RAW DATA |
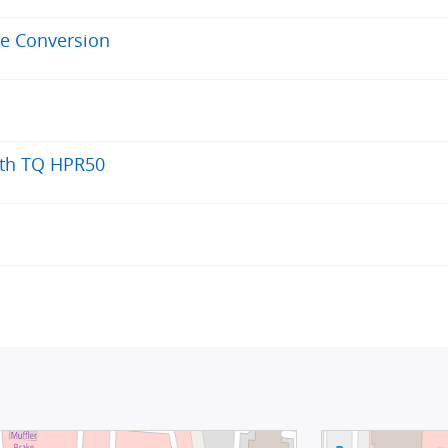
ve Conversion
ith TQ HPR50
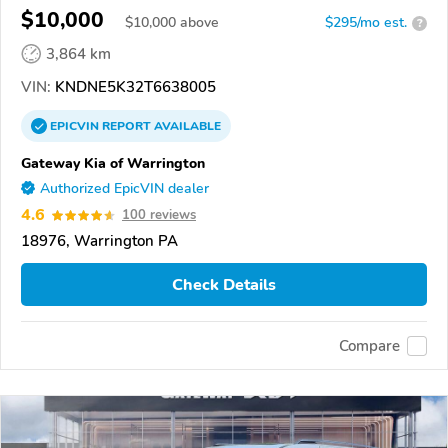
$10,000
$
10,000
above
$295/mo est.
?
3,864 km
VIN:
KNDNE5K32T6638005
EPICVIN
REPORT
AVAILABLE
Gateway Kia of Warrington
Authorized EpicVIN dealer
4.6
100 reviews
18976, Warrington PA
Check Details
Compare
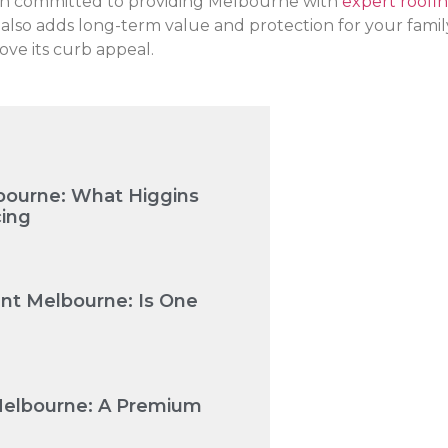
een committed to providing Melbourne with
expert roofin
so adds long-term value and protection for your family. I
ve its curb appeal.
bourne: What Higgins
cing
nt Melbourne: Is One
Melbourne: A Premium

TO-DO ITEM | What lines in the data above contain the word "Warrington"? Show them all.

SOLUTION FOR THIS TASK |
Gateway Kia of Warrington
18976, Warrington PA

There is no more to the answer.